* **EXERCISE AIM**
Can you reproduce every one of the lines below word for word, omitting the pictures?

[[ INFORMATION SUPPLIED, beginning ]]

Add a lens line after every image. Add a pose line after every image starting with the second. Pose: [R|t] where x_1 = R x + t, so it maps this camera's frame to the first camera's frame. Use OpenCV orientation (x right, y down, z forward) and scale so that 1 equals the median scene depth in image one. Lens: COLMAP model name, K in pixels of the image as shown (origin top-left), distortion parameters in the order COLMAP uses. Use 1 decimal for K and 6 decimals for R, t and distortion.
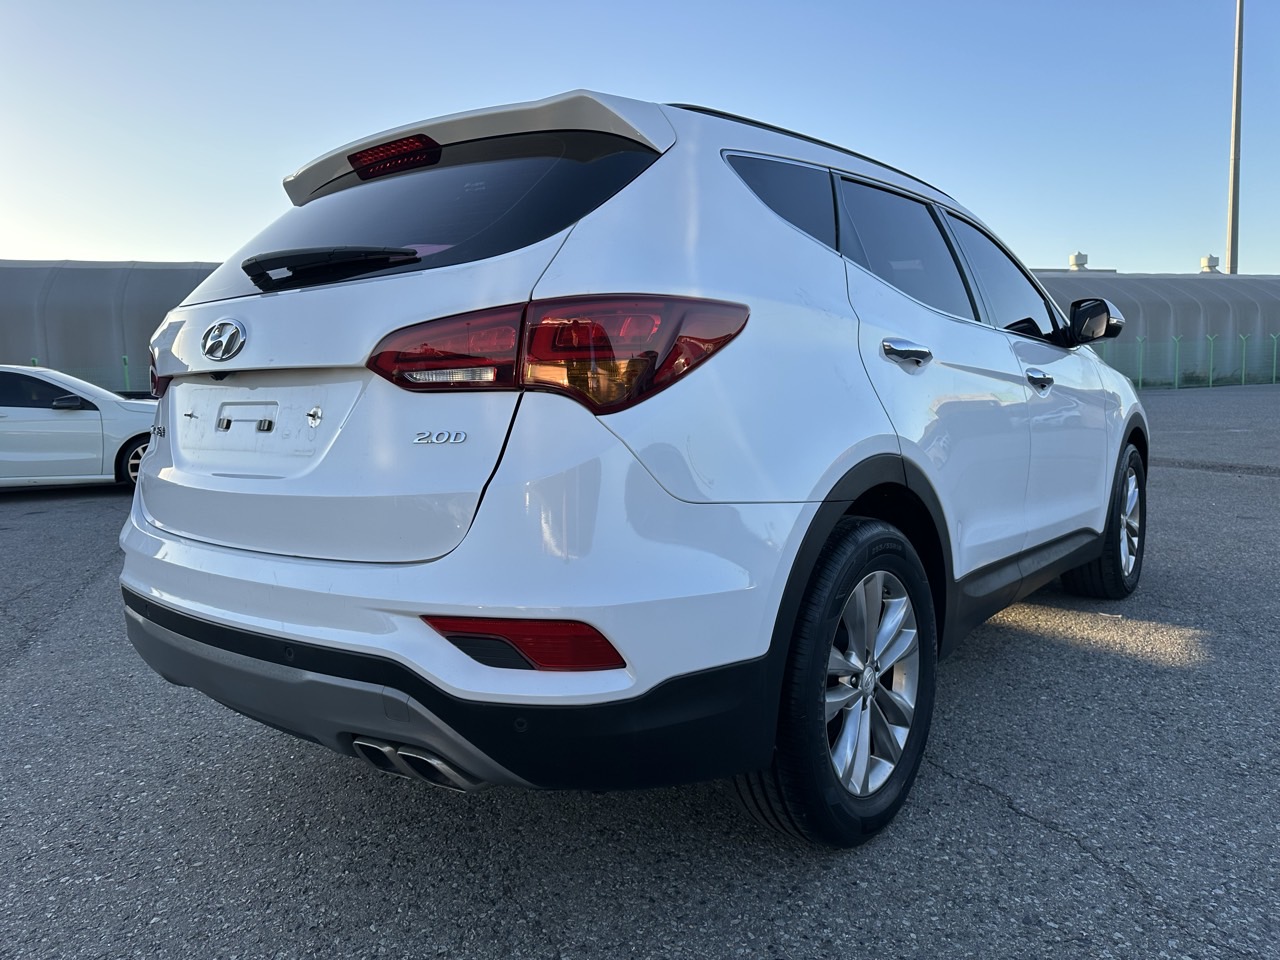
lens RADIAL K [[912.5, 0, 640.0], [0, 912.5, 480.0], [0, 0, 1]] dist [0.109419, -0.130170]
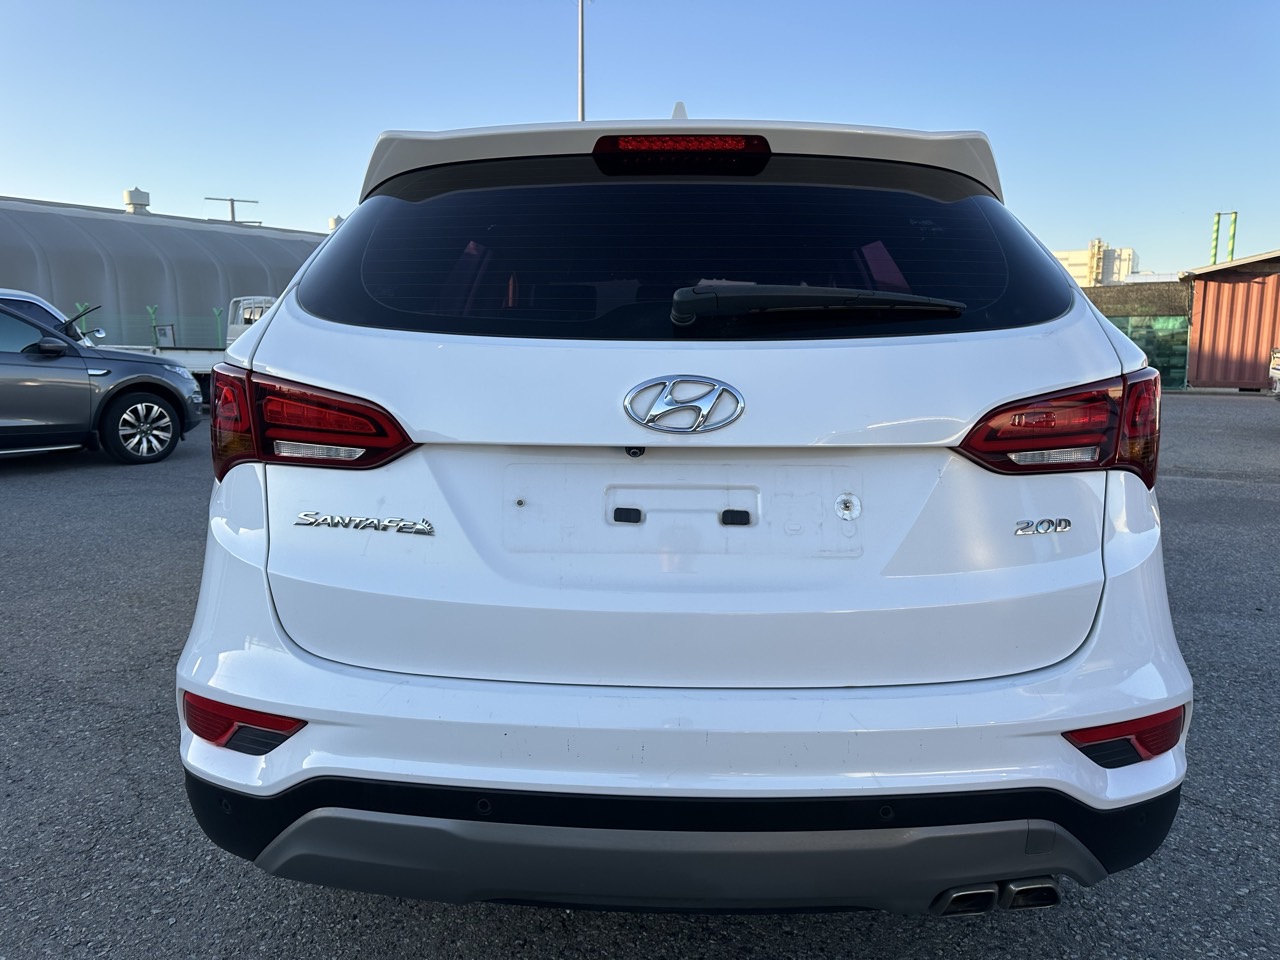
lens RADIAL K [[912.5, 0, 640.0], [0, 912.5, 480.0], [0, 0, 1]] dist [0.109419, -0.130170]
pose [[0.785251, -0.062787, 0.615986, -0.994725], [0.035707, 0.997782, 0.056185, -0.144356], [-0.618147, -0.022124, 0.785751, 0.508842]]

[[ INFORMATION SUPPLIED, end ]]

* **EXERCISE OUTPUT**
Add a lens line after every image. Add a pose line after every image starting with the second. Pose: [R|t] where x_1 = R x + t, so it maps this camera's frame to the first camera's frame. Use OpenCV orientation (x right, y down, z forward) and scale so that 1 equals the median scene depth in image one. Lens: COLMAP model name, K in pixels of the image as shown (origin top-left), distortion parameters in the order COLMAP uses. Use 1 decimal for K and 6 decimals for R, t and distortion.
lens RADIAL K [[912.5, 0, 640.0], [0, 912.5, 480.0], [0, 0, 1]] dist [0.109419, -0.130170]
lens RADIAL K [[912.5, 0, 640.0], [0, 912.5, 480.0], [0, 0, 1]] dist [0.109419, -0.130170]
pose [[0.785251, -0.062787, 0.615986, -0.994725], [0.035707, 0.997782, 0.056185, -0.144356], [-0.618147, -0.022124, 0.785751, 0.508842]]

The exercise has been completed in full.